UK kicks off packaging EPR scheme

UK kicks off packaging EPR scheme featured image

The UK Government has formally launched an extended producer responsibility (EPR) scheme for packaging with a £1.1 billion (EUR 1.27 billion) fund to boost collection and sorting infrastructure.

The EPR scheme works by charging fees to businesses that use packaging to meet the costs of collecting and recycling it. The costs will be higher for hard-to-recycle materials and less where packaging can be reused or refilled.

As a result, it is expected businesses will reduce the amount of packaging they use, shift to more recyclable materials and design new products that can be recycled and reused more easily, while stopping waste from going to landfill or incinerators.

Jobs boost

Politicians expect the investment, part of a ‘Plan for Change’ policy, to unlock regional growth, create new green jobs across the country and boost household recycling rates which have flat-lined for years.

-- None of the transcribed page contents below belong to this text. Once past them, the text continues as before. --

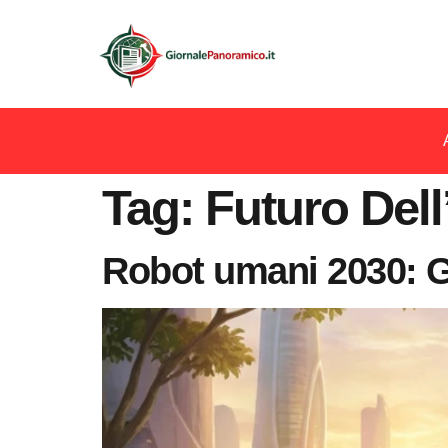
Tag:
Futuro Del
Robot umani 2030: Gu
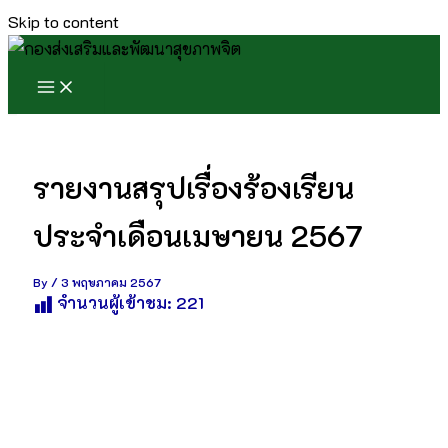
Skip to content
รายงานสรุปเรื่องร้องเรียน
ประจำเดือนเมษายน 2567
By
/
3 พฤษภาคม 2567
จำนวนผู้เข้าชม:
221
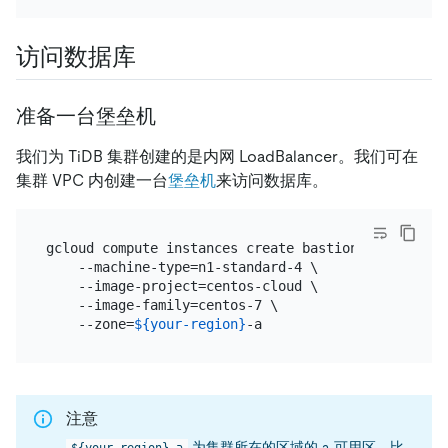
访问数据库
准备一台堡垒机
我们为 TiDB 集群创建的是内网 LoadBalancer。我们可在
集群 VPC 内创建一台
堡垒机
来访问数据库。
gcloud compute instances create bastion \

    --machine-type=n1-standard-4 \

    --image-project=centos-cloud \

    --image-family=centos-7 \

    --zone=
${your-region}
注意
为集群所在的区域的 a 可用区，比
${your-region}-a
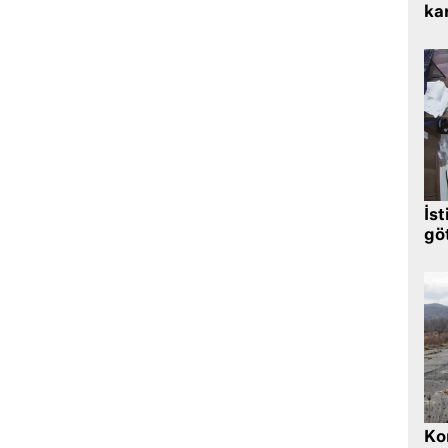
kar
İst
gö
Kor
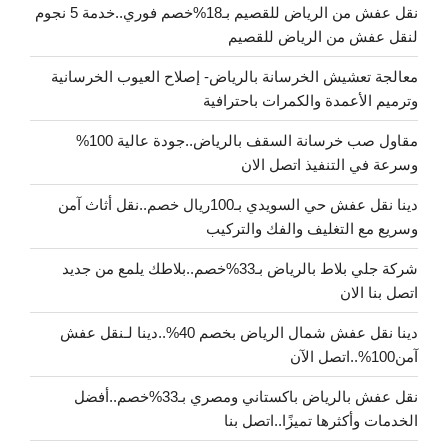
نقل عفش من الرياض للقصيم بـ18%خصم فوري..خدمة 5 نجوم
لنقل عفش من الرياض للقصيم
معالجة تعشيش الخرسانة بالرياض- إصلاح العيوب الخرسانية
وترميم الأعمدة والكمرات باحترافية
مقاول صب خرسانة السقف بالرياض..جودة عالية 100%
وسرعة في التنفيذ اتصل الان
دينا نقل عفش حي السويدي بـ100ريال خصم..نقل أثاث آمن
وسريع مع التغليف والفك والتركيب
شركة جلي بلاط بالرياض بـ33%خصم..بلاطك يلمع من جديد
اتصل بنا الان
دينا نقل عفش شمال الرياض بخصم 40%..دينا لـنقل عفش
آمن100%..اتصل الآن
نقل عفش بالرياض باكستاني ومصري بـ33%خصم..أفضل
الخدمات وأكثرها تميزًا..اتصل بنا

The money could be spent on offering local residents more streamlined recycling collections, building new infrastructure or covering the costs of upgrading facilities where councils send household waste.

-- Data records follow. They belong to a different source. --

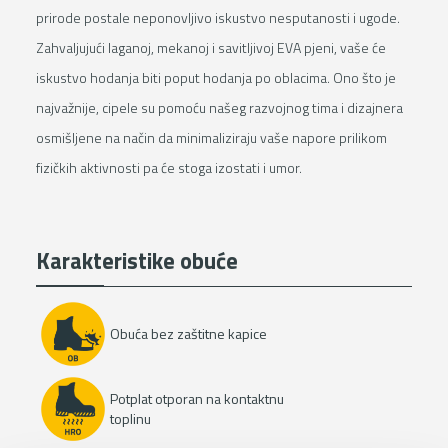
prirode postale neponovljivo iskustvo nesputanosti i ugode.
Zahvaljujući laganoj, mekanoj i savitljivoj EVA pjeni, vaše će
iskustvo hodanja biti poput hodanja po oblacima. Ono što je
najvažnije, cipele su pomoću našeg razvojnog tima i dizajnera
osmišljene na način da minimaliziraju vaše napore prilikom
fizičkih aktivnosti pa će stoga izostati i umor.
Karakteristike obuće
Obuća bez zaštitne kapice
Potplat otporan na kontaktnu
toplinu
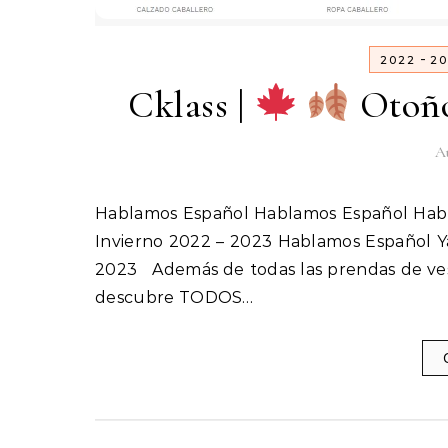
-
2022
20
Cklass |
Otoño
Au
Hablamos Español Hablamos Español Hablamos Español Ya llego la nueva temporada Cklass Otoño –
Invierno 2022 – 2023 Hablamos Español Ya
2023 Además de todas las prendas de ves
descubre TODOS…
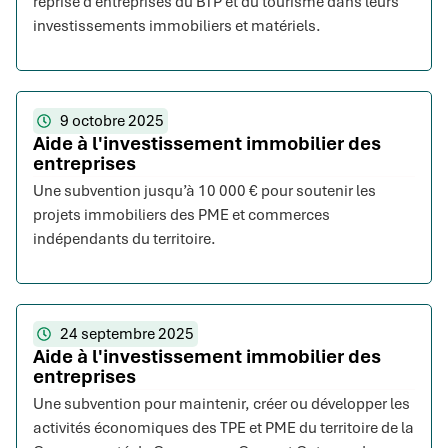
reprise d’entreprises du BTP et du tourisme dans leurs
investissements immobiliers et matériels.
9 octobre 2025
Aide à l'investissement immobilier des
entreprises
Une subvention jusqu’à 10 000 € pour soutenir les
projets immobiliers des PME et commerces
indépendants du territoire.
24 septembre 2025
Aide à l'investissement immobilier des
entreprises
Une subvention pour maintenir, créer ou développer les
activités économiques des TPE et PME du territoire de la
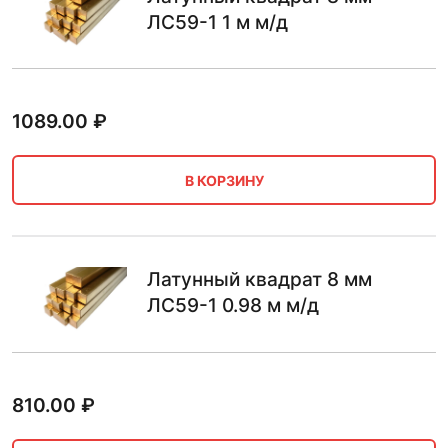
ЛС59-1 1 м м/д
1089.00
₽
В КОРЗИНУ
Латунный квадрат 8 мм
ЛС59-1 0.98 м м/д
810.00
₽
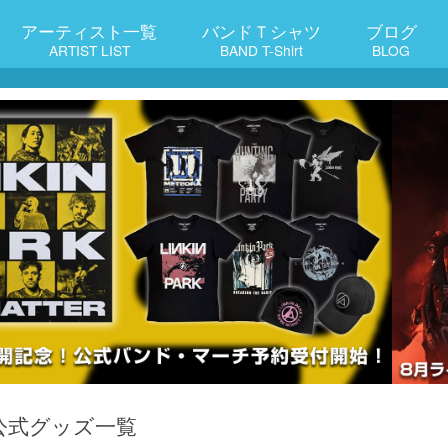
アーティスト一覧
バンドＴシャツ
ブログ
ARTIST LIST
BAND T-Shirt
BLOG
E 公式グッズ一覧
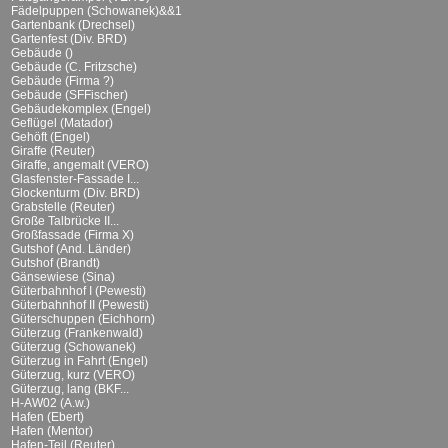
Fädelpuppen (Schowanek)&&1
Gartenbank (Drechsel)
Gartenfest (Div. BRD)
Gebäude ()
Gebäude (C. Fritzsche)
Gebäude (Firma ?)
Gebäude (SFFischer)
Gebäudekomplex (Engel)
Geflügel (Matador)
Gehöft (Engel)
Giraffe (Reuter)
Giraffe, angemalt (VERO)
Glasfenster-Fassade I...
Glockenturm (Div. BRD)
Grabstelle (Reuter)
Große Talbrücke II...
Großfassade (Firma X)
Gutshof (And. Länder)
Gutshof (Brandt)
Gänsewiese (Sina)
Güterbahnhof I (Pewesti)
Güterbahnhof II (Pewesti)
Güterschuppen (Eichhorn)
Güterzug (Frankenwald)
Güterzug (Schowanek)
Güterzug in Fahrt (Engel)
Güterzug, kurz (VERO)
Güterzug, lang (BKF...
H-AW02 (A.w.)
Hafen (Ebert)
Hafen (Mentor)
Hafen-Teil (Reuter)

Circular Economy Minister Mary Creagh said the government was cleaning up Britain and ending the throwaway society.

‘Under the Plan for Change, we are pumping more than £1 billion into local recycling services. This will revolutionise how we deal with our waste and ensure more of today’s rubbish is recycled into tomorrow’s packaging.’

Strategic approach

Councils face losing future allocations from the fund if an official body overseeing the scheme says the cash has been used for other purposes.Alongside EPR for packaging, the government is introducing a deposit return scheme in 2027.

Meanwhile, ‘Simpler Recycling’, hailed as ‘a sensible and pragmatic approach to the collection of materials from households and workplaces’, went live in March 2025 and launches for households in March 2026.

Additionally, a Circular Economy Taskforce is working with industrial sectors to create a series of roadmaps to improve and reform the approach to using materials, underpinned by a Circular Economy Strategy which will be published in autumn.